最近更新时间:2021-03-03 10:31:53
EFK = ElasticSearch + Fluentd + Kibana
Elasticsearch 是一个分布式的搜索和分析引擎,可以用于全文检索、结构化检索和分析,并能将这三者结合起来。Elasticsearch 基于 Lucene 开发,现在是使用最广的开源搜索引擎之一。
Fluentd是一个优秀的log信息收集的开源免费软件。
Kibana是一个开源的分析与可视化平台,可以用kibana搜索、查看存放在Elasticsearch索引里。
DaemonSet fluentd-es 只会调度到设置了标签 beta.kubernetes.io/fluentd-ds-ready=true的 Node,需要在期望运行 fluentd 的 Node 上设置该标签。
# kubectl get nodes
NAME STATUS ROLES AGE VERSION
172.31.22.16 Ready <none> 31d v1.8.3+f0efb3cb88375
172.31.22.3 Ready <none> 31d v1.8.3+f0efb3cb88375
172.31.22.6 Ready <none> 31d v1.8.3+f0efb3cb88375
# kubectl label nodes 172.31.22.16 172.31.22.3 172.31.22.6 beta.kubernetes.io/fluentd-ds-ready=true
创建fluentd-es configmap。

|---|

### 操作要求
1) 根据这篇关于 EFK 的文本,Elasticsearch 是基于什么开发的?
2) 请把这篇关于 EFK 的文本中以“DaemonSet fluentd-es 只会调度到”开头的段落改写成更简短的要点列表,保留主要事实。
3) 从这篇关于 EFK 的文本中原样摘录从“Fluentd是一个优秀的log信息收集的开源免费软件。”到“的 Node 上设置该标签。”这一段。

|---|

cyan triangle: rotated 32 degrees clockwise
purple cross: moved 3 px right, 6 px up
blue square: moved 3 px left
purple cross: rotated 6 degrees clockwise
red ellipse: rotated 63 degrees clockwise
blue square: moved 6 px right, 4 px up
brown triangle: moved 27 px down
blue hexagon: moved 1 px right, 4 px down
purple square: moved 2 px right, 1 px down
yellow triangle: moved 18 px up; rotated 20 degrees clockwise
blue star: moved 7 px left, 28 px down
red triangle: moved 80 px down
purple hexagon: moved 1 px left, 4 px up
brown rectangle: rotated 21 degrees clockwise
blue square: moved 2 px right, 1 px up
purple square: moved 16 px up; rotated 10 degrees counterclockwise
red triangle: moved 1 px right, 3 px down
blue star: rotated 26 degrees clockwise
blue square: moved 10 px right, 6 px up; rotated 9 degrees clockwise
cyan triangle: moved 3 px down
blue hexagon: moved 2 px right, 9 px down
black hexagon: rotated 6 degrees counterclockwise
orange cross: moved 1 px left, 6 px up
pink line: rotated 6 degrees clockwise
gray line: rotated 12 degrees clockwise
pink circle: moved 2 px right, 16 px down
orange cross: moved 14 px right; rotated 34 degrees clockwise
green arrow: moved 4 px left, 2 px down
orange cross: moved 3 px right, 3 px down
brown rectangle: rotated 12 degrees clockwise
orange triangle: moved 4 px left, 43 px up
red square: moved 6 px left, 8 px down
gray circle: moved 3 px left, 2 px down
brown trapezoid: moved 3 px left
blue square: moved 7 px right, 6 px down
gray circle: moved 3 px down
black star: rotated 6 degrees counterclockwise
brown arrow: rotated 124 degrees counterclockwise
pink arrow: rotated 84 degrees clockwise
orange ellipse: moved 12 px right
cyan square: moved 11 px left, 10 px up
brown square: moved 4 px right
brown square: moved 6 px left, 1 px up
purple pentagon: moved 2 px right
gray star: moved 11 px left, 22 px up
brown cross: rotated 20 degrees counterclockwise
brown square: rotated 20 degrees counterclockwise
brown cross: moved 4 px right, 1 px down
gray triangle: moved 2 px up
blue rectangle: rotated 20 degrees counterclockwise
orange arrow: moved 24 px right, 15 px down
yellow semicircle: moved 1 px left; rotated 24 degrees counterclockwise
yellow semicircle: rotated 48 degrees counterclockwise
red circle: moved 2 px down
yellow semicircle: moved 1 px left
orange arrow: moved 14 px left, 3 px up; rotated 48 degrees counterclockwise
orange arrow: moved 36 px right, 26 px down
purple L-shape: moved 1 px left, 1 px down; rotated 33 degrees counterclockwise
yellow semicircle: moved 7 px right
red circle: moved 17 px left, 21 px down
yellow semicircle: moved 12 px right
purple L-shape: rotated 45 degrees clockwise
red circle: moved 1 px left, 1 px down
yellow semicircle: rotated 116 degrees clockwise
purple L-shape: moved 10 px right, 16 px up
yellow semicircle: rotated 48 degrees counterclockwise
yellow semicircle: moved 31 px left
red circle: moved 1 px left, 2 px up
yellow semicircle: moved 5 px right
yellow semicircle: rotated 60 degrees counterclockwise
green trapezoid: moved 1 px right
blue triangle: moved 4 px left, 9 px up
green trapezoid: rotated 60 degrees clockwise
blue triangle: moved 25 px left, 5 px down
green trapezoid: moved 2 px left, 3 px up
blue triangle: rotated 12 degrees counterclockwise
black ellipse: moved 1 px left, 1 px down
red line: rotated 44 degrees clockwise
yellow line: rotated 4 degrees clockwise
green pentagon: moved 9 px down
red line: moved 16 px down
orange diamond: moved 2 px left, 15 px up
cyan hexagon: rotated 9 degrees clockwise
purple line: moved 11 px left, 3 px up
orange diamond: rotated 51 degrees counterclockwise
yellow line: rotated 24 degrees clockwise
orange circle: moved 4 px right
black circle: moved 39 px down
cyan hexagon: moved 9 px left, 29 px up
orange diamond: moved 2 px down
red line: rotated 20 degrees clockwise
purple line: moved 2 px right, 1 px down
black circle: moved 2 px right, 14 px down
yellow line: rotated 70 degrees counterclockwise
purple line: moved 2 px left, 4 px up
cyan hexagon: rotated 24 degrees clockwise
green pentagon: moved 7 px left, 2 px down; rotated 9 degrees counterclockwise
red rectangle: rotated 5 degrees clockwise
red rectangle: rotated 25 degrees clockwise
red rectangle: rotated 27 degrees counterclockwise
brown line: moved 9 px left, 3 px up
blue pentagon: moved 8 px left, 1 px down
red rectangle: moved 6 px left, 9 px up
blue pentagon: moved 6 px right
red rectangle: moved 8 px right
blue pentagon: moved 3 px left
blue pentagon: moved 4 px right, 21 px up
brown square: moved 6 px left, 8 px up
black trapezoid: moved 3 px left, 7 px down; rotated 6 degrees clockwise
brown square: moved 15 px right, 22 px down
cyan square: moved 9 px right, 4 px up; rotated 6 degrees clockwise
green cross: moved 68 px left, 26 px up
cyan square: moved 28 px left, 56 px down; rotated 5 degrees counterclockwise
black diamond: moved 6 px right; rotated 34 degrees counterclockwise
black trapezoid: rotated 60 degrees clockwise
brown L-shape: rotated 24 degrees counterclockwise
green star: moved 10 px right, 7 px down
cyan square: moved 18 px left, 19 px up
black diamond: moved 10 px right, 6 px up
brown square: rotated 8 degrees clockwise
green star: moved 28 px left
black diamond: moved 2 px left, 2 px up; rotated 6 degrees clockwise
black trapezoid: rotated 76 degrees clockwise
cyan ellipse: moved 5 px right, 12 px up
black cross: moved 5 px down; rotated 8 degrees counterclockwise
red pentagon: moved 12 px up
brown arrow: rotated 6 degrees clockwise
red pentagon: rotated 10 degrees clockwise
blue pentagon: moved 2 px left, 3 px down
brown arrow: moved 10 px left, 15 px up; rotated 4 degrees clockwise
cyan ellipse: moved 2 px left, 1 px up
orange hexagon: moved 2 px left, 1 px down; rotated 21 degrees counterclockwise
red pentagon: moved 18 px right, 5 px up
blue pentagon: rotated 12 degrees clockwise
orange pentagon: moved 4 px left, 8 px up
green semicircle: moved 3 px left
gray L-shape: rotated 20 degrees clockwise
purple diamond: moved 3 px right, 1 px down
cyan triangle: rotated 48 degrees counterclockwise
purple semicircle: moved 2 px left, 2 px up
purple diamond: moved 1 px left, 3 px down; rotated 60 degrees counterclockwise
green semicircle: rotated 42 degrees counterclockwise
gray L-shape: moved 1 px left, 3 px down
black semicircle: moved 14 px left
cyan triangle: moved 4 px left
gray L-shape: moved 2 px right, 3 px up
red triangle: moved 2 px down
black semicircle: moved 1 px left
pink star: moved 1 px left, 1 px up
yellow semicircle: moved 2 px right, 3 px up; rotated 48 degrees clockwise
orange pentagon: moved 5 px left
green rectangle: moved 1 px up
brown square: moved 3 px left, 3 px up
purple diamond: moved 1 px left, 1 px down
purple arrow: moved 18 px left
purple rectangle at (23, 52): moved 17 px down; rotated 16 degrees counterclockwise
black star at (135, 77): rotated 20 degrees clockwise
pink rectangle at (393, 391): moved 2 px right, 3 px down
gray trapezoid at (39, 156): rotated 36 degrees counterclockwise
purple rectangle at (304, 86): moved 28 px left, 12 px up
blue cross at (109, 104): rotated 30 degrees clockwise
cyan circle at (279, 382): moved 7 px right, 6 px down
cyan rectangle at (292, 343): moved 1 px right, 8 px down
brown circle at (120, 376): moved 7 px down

|---|

### 练习答案
1) Lucene

2)
- DaemonSet fluentd-es 只调度到带有标签 beta.kubernetes.io/fluentd-ds-ready=true 的 Node。
- 要运行 fluentd 的 Node 须设置此标签。

3)
Fluentd是一个优秀的log信息收集的开源免费软件。
Kibana是一个开源的分析与可视化平台,可以用kibana搜索、查看存放在Elasticsearch索引里。
DaemonSet fluentd-es 只会调度到设置了标签 beta.kubernetes.io/fluentd-ds-ready=true的 Node,需要在期望运行 fluentd 的 Node 上设置该标签。